Hey students, do you recall those annoying evaluation things you have to do at the end of each course that take up a whole, what, five minutes of your time? Have you ever considered where those papers disappear to after that one students drops them off in the magical dean mailbox? Well get this, that whole five minutes of your time can largely affect your professor’s future.
Those evaluations end up in each and every professors’ official file, and stay there for the rest of their career. For part-time professors, these evaluations take a large part in determining if they can even get rehired for the same courses they normally teach. Over half of Laurier Brantford’s faculty of professors are currently part-time. For the full-time professors that are hired on a contract, these evaluations play a large role in determining if they should be hired on for tenure (a permanent full-time position).
Laurier Brantford’s Inter-faculty Associate Dean, Dr. Kathryn Carter voices that, “Those evaluations are really, really, really important and I think students just do it out of a sense of, ‘oh well, we have to do this.’”
Carter explains that if a professor is not doing their job properly, these evaluations are the only real tool the administrators have to not rehire someone again. When students come to Carter complaining about professors, all she can tell them is to fill out the evaluations honestly, and guess what? Very few do.
“I know from our hiring processes that students don’t generally use them in the way that they say they’re going to,” explains Carter. She has looked back on the evaluations of specific professors that she had gotten complaints about, and they are fine! There is nothing she can do about the complaints with no evidence to support it.
But on the other hand, Carter knows many exceptional part-time professors that may not be getting recognized for their hard work to the degree that they deserve.
Carter does admit that Laurier’s evaluations affect the part-time professors a great deal more than the full-time professors. Once a professor is at a tenure position, the evaluations almost do not affect them at all. If they get all sixes and above (the second highest ranking), they will get a congratulatory letter from the dean. If the tenured professor is consistently getting lower rankings, they will get a letter of suggestion from the dean to take advantage of Laurier’s workshops that help improve teaching abilities. But for the part-timers, their jobs rely on these evaluations to a certain extent. “There’s a whole structural inequity around part-time instructors that won’t be answered by fixing the evaluations. But that is the nature of that contract employment, and it stinks. But most of us have been there, right?” says Carter.
“Professors have a very deep commitment to providing quality education,” explains Associate Professor of Society, Culture and Environment/ History, Dr. Robert Kristofferson. “So they do look personally to those teaching evaluations to gain an understanding of how their teaching is going, and therefore what adjustments they might need to make to improve their teaching.”

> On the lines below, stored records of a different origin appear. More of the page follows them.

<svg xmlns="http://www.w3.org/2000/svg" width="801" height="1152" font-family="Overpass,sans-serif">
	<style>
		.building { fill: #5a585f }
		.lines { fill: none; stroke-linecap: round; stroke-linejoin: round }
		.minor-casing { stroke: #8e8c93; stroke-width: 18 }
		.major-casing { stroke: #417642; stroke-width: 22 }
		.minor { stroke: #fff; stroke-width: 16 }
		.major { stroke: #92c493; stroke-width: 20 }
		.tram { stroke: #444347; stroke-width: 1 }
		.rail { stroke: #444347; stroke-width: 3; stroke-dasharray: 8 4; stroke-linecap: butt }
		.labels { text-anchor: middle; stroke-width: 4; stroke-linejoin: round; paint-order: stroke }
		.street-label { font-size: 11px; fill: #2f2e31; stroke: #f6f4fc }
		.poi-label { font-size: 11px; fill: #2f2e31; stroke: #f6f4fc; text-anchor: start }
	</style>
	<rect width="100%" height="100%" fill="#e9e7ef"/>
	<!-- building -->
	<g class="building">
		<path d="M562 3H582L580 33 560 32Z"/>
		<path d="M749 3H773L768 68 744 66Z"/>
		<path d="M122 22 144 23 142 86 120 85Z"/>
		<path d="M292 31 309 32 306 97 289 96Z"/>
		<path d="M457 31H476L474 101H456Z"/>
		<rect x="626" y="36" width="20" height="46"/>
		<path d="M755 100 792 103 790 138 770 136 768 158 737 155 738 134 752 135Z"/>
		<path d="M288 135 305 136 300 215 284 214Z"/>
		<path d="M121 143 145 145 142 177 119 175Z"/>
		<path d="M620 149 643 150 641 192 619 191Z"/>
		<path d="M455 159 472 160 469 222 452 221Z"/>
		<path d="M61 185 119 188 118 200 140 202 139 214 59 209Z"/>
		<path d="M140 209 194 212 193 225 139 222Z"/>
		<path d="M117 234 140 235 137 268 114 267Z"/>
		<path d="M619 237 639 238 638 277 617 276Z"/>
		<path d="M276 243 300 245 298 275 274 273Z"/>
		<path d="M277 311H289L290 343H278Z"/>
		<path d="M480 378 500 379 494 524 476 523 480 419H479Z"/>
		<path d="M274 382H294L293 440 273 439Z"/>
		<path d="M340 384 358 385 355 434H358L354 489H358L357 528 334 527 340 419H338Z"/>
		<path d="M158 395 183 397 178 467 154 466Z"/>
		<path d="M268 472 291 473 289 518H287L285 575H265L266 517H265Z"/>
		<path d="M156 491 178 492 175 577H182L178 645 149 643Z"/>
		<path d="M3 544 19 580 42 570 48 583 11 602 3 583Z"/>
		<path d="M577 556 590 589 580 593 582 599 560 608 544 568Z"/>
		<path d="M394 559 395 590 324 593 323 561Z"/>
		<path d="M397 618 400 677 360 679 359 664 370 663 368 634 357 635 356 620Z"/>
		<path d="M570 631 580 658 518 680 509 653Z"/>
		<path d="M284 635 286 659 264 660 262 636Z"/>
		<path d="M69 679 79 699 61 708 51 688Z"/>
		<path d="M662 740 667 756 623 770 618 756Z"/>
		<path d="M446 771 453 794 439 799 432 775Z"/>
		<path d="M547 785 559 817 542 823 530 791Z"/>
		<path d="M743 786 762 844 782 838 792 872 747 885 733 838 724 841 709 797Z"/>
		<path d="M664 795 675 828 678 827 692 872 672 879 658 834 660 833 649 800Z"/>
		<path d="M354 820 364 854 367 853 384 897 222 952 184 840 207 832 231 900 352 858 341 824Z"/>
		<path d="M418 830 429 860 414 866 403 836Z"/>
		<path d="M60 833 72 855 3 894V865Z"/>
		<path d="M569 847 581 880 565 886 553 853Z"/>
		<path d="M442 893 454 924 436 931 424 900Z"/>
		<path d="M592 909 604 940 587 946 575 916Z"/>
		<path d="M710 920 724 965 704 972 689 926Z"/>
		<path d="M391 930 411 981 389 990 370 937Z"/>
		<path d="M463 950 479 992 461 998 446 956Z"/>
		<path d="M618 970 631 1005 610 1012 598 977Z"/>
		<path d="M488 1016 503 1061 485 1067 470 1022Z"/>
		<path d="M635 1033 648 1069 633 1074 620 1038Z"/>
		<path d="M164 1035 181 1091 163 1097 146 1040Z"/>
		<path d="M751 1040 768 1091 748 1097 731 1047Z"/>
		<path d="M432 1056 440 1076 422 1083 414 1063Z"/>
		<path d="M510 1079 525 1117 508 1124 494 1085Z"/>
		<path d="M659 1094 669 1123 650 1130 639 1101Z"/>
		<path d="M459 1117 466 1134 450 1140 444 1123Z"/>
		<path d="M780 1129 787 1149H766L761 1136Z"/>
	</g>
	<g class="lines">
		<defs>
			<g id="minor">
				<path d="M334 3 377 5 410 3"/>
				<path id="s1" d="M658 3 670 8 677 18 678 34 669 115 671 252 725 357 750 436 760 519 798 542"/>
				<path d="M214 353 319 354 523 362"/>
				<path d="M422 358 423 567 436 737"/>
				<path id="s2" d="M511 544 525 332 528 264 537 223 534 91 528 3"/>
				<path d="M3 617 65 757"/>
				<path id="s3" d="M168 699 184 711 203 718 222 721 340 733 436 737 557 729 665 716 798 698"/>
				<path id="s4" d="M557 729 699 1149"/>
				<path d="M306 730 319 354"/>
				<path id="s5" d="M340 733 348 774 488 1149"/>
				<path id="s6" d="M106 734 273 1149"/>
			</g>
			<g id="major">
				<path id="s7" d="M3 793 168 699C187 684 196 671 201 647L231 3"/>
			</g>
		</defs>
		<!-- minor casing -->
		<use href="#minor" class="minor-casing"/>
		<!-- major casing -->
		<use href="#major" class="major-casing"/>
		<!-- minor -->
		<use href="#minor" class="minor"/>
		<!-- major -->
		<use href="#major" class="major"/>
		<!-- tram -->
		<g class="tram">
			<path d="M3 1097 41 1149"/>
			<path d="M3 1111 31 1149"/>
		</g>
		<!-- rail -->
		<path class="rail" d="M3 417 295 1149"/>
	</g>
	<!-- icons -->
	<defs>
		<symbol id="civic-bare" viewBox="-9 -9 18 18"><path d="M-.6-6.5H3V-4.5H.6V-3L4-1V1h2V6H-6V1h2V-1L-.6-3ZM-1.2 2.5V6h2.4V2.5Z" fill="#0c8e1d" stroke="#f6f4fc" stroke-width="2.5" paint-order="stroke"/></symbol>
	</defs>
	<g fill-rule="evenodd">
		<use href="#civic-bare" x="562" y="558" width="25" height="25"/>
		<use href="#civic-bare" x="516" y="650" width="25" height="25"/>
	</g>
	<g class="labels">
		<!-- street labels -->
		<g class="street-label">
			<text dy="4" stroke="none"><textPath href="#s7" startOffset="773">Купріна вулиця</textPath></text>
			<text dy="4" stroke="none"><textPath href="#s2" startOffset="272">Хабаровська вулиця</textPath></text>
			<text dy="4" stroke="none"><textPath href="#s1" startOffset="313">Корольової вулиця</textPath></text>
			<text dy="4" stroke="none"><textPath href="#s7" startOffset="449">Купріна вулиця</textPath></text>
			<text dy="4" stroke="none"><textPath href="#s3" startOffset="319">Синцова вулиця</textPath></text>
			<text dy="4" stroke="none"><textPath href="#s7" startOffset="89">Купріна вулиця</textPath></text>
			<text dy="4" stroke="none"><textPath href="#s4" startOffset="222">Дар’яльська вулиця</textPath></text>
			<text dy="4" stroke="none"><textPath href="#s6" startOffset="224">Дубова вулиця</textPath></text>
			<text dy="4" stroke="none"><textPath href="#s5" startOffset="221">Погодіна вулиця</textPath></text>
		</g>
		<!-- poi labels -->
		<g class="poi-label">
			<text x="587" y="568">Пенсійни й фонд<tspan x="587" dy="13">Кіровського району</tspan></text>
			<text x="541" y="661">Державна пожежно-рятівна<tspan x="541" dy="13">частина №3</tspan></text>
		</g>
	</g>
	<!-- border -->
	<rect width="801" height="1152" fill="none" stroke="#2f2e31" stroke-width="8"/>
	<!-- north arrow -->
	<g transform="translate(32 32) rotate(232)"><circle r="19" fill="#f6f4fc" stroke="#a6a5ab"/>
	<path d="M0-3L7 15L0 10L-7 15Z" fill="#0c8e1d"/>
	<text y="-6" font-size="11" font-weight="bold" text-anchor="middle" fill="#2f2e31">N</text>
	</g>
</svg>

But many have brought up the issue that the current evaluations are not structured well enough for the professors to be able to know what to improve on. Kristofferson says that it has been recognized by not just the faculty, but the entire university that there are better ways of doing the evaluations. Carter admits, “I think a lot of people find them kind of a clumsy instrument for measuring what happens in the classroom.” She believes the students do not have the opportunity to say what they need to on the current evaluations.

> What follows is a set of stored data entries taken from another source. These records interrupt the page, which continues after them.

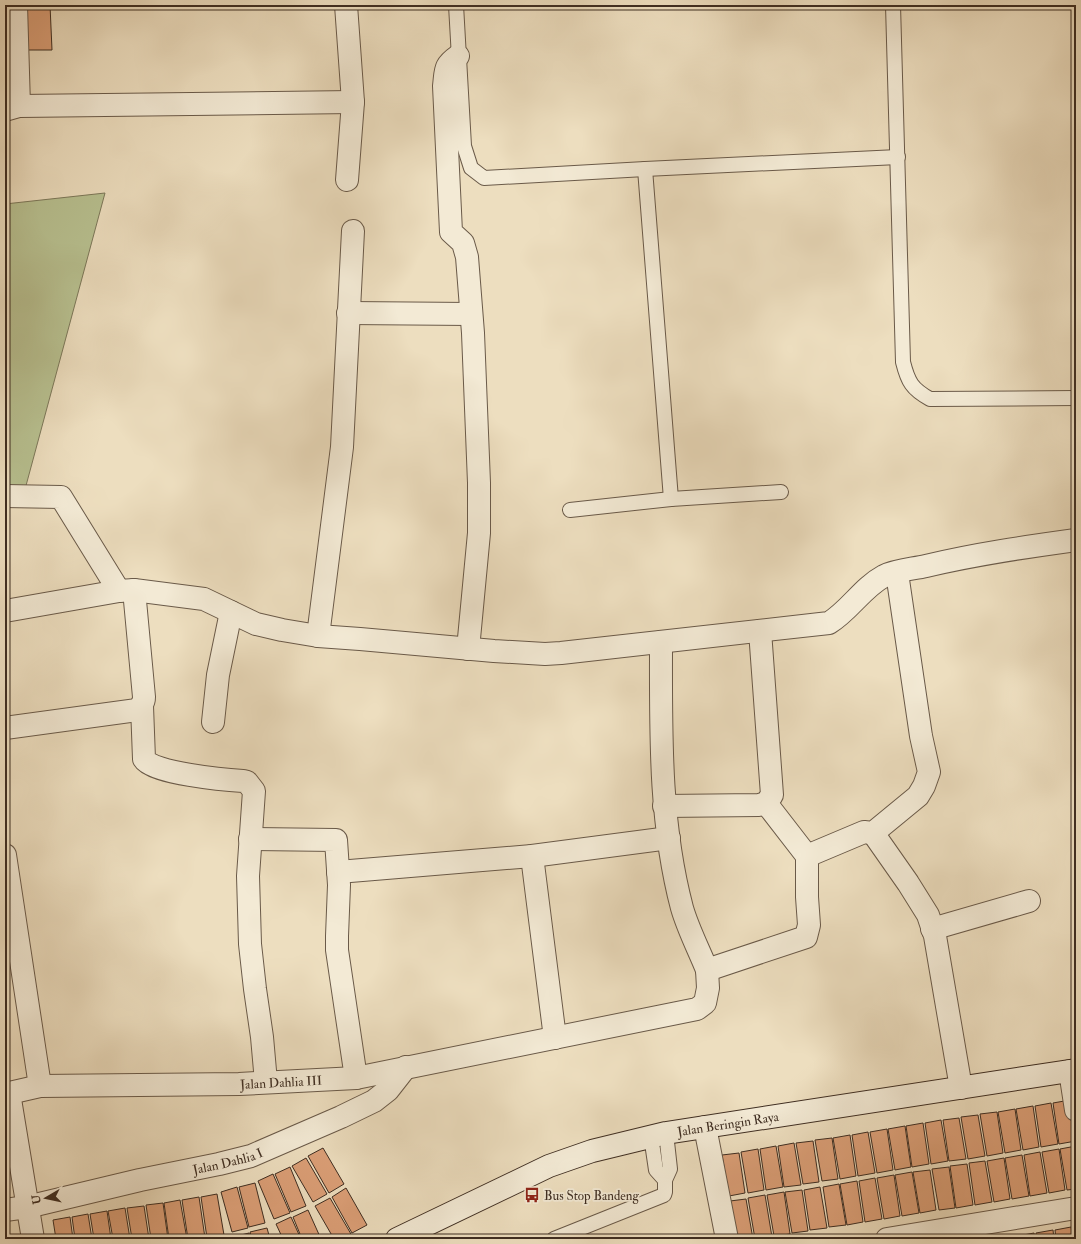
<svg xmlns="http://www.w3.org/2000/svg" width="1081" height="1244" viewBox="0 0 1081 1244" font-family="'IM FELL Double Pica',serif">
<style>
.green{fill:#b8c191;stroke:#7c785a}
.building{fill:#db9f77;stroke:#3f2e22}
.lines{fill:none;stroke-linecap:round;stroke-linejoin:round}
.lane-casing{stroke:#6a5a49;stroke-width:16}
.street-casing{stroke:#6a5a49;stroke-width:24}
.secondary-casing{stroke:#3f2e22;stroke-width:24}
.lane{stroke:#f3ead5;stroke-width:14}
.street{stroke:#f3ead5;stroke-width:22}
.secondary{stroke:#f3ead5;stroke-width:22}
.labels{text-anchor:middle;stroke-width:3.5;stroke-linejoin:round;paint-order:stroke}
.street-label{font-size:13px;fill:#3f2e22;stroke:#f3ead5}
.poi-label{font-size:13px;fill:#3f2e22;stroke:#f3ead5;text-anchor:start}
</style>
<rect width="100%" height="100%" fill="#eddebf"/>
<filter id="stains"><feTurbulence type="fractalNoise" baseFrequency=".005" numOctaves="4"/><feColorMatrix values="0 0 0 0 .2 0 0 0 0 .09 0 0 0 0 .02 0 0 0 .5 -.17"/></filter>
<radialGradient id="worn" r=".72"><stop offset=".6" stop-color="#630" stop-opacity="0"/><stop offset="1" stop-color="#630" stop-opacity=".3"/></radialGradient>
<polygon class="green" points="105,193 24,493 5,493 5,204"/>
<g class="building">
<polygon points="24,5 50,5 52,50 25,50"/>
<polygon points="1070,1100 1076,1141 1059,1144 1053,1103"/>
<polygon points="1051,1103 1058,1144 1041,1147 1035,1106"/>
<polygon points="1033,1106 1039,1147 1023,1150 1016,1109"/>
<polygon points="1015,1109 1021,1150 1005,1153 998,1112"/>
<polygon points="997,1112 1003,1153 987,1156 980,1114"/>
<polygon points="978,1115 985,1156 968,1159 961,1117"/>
<polygon points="959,1118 966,1159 949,1161 943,1120"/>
<polygon points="941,1120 948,1161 931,1164 925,1123"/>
<polygon points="923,1123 929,1164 912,1167 906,1126"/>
<polygon points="905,1126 911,1167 895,1170 888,1129"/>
<polygon points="887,1129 893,1170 877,1173 870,1132"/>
<polygon points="868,1132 875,1173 858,1176 852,1135"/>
<polygon points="850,1135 856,1176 840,1179 833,1138"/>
<polygon points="832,1138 838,1179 822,1181 815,1140"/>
<polygon points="813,1141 819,1182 803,1184 796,1143"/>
<polygon points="794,1143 801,1185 784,1187 778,1146"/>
<polygon points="776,1146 783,1187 766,1190 760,1149"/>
<polygon points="1076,1146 1076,1189 1067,1190 1060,1149"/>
<polygon points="323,1148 344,1184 329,1193 308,1156"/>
<polygon points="758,1149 764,1190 748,1193 741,1152"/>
<polygon points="1059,1149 1065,1190 1049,1193 1042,1152"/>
<polygon points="1040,1152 1047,1193 1030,1196 1024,1155"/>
<polygon points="739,1153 745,1193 729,1196 722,1155"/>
<polygon points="1022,1155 1029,1196 1012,1199 1005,1158"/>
<polygon points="306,1158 327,1194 313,1202 292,1166"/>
<polygon points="1004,1158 1010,1199 994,1202 987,1161"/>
<polygon points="985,1161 992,1202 975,1205 969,1163"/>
<polygon points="967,1164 973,1205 956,1208 950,1166"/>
<polygon points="290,1167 306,1206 291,1212 275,1174"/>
<polygon points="949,1167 955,1208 939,1210 932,1169"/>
<polygon points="930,1170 936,1210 920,1213 913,1172"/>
<polygon points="912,1172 919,1213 902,1216 895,1175"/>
<polygon points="273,1174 290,1213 274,1219 258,1181"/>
<polygon points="894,1175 900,1216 884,1219 877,1178"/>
<polygon points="875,1178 882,1219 865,1222 859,1181"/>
<polygon points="857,1181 863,1222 847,1225 840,1184"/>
<polygon points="255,1183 265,1223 249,1227 239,1187"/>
<polygon points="839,1184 846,1225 829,1227 823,1187"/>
<polygon points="237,1187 248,1228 232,1232 221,1192"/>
<polygon points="820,1187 827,1228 810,1230 804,1190"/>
<polygon points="346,1188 367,1225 352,1233 332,1197"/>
<polygon points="802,1190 808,1231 792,1233 785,1192"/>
<polygon points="784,1192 790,1234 774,1236 767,1195"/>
<polygon points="217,1194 224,1235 207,1238 201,1197"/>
<polygon points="765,1195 772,1237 755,1239 748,1198"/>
<polygon points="199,1197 205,1238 188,1239 182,1200"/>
<polygon points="330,1198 351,1234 342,1239 334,1239 315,1206"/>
<polygon points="746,1199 753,1239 736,1239 730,1201"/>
<polygon points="180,1200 187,1239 169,1239 164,1203"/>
<polygon points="163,1203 168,1239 151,1239 146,1205"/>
<polygon points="144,1206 149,1239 132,1239 127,1208"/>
<polygon points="125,1208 130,1239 113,1239 108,1211"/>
<polygon points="308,1210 321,1239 302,1239 293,1217"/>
<polygon points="107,1211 111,1239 94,1239 90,1214"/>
<polygon points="88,1214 92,1239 75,1239 72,1217"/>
<polygon points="70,1217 73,1239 56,1239 53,1220"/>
<polygon points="291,1217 301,1239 283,1239 276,1224"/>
<polygon points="1076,1226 1076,1239 1074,1239 1073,1227"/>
<polygon points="1071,1227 1073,1239 1056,1239 1055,1230"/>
<polygon points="267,1228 270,1239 252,1239 250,1232"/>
<polygon points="1053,1230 1054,1239 1037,1239 1036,1233"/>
<polygon points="249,1233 251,1239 233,1239 233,1237"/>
<polygon points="1034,1233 1035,1239 1018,1239 1018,1236"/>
<polygon points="1016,1236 1017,1239 1000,1239 1000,1238"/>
</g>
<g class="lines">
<defs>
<g id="lane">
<polyline points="456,5 464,146 471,168 484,178 645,169 898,157"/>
<path d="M893,5L903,362C908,382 912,389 930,399L1076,398"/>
<polyline points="645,169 671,499"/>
<polyline points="570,510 671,499 781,492"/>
<polyline points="651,1136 656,1170 665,1180"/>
<polyline points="554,1239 664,1195 665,1192 665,1180 670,1169 666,1133"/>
</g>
<g id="street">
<polyline points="16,5 19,106"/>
<polyline points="346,5 353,102 347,180"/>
<path d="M458,56C444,66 446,69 444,86L451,232L463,243L467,257L473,333L479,483V533L468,649"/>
<polyline points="5,110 19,106 353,102"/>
<polyline points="348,313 471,314"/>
<polyline points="5,496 61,497 119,591"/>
<path d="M5,611L119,591L134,590L204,599L256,624L282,630L318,636L360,639L494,651L545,654L561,653L829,623C850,610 862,588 884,576C896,570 913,569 926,566C976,554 1025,547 1076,540"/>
<polyline points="318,636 342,447 353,231"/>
<path d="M661,642C661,731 659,821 682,908C688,929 699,950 707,970L806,937L809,925L807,897V856L766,803"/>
<path d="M142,706L144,759C152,773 225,780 243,781L247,782L254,791L248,876L250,944L255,989L262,1037L266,1082"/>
<polyline points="213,722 218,675 231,612"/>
<path d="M5,728L137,710C141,706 144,703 144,697L134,590"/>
<polyline points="664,806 759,805 766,803 772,795 760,631"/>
<polyline points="873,833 908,883 928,915 935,936 961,1088"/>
<polyline points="250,839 336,840 339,885 337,936 337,950 356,1078"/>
<polyline points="5,855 40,1086"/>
<polyline points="532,856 555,1038"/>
<polyline points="807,856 864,832 873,833 918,796 924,786 929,772 921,736 897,573"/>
<polyline points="338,872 532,856 669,838"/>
<polyline points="932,929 1029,901"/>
<polyline points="1070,1071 1076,1110"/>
<polyline points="9,1093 33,1239"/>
<path id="s1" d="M5,1094L40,1086L239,1084L356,1078L697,1009L705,1003L708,988L707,970"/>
<polyline points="705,1127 727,1239"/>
<path id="s2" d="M5,1210L27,1207L140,1180L219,1164L251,1156L341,1117L374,1101L388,1090L406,1067"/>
<polyline points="887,1239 1076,1208"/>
</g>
<g id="secondary">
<path id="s3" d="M397,1239L549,1166L592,1151L666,1133L1076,1070"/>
</g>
</defs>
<use href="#lane" class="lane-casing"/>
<use href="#street" class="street-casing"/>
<use href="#secondary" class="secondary-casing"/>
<use href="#lane" class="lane"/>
<use href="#street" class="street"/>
<use href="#secondary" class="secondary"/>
</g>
<defs>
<symbol id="bus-bare" viewBox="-9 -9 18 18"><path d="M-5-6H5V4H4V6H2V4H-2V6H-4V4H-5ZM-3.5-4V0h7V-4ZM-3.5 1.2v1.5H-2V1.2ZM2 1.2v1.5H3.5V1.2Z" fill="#8f2418" stroke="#f3ead5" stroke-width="2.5" paint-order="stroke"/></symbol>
</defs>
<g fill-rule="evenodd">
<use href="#bus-bare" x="521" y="1184" width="22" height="22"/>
</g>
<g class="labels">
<g class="street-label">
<text dy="5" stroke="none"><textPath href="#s1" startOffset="277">Jalan Dahlia III</textPath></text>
<text dy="5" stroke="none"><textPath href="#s3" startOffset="353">Jalan Beringin Raya</textPath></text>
<text dy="5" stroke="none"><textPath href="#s2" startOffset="228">Jalan Dahlia I</textPath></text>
</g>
<g class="poi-label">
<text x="544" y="1200">Bus Stop Bandeng</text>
</g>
</g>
<rect width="1081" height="1244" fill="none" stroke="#eddebf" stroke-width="20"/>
<rect x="6" y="6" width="1069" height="1232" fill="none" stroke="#3f2e22" stroke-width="2"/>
<rect x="10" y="10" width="1061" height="1224" fill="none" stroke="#3f2e22"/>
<g transform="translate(46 1198) rotate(261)" stroke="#f3ead5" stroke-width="3" paint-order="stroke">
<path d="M0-3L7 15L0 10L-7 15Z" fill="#3f2e22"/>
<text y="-6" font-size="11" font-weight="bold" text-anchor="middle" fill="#3f2e22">U</text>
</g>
<rect width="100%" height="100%" filter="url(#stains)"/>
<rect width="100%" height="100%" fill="url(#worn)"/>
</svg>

Some professors even create their own evaluations in order to gain a better understanding of how they are doing. This requires approval and does not stay in their permanent file like the current evaluations do. It is just for personal purposes, but goes to show that the current evaluations must be lacking if that option is necessary.
Dr. Antony Christensen, an assistant professor in criminology has been working with a committee to implement a new evaluation form that will be used online instead of in classrooms. Christensen explains that he does not hate the current evaluation, and admits that may be because he receives all rankings of six and above, but he does believe it could be better. “It’s so vague, and too broad that it is difficult to know what I am doing right and what I am doing wrong,” explains Christensen.
“The post-secondary classroom has changed so significantly that there’s probably a real push to think of new ways to evaluate what happens under that big umbrella of learning,” says Carter. She explains that the process of changing the current evaluations will be very long as it will require input from so many different areas.
The revised evaluation has been approved for piloting, and is currently being reviewed through student and faculty focus groups on both the Waterloo and Brantford campus. The committee has implemented around 10-15 student focus groups between the two campuses, some of which have had no turns outs. The revised evaluation is hoped to be put into place by the wintertime of 2015. But many wonder if the revised evaluation will make much of a difference if students still do not take it seriously.
“If there’s one message we can get out, it would be great if students understood that these really are important evaluations,” says Carter.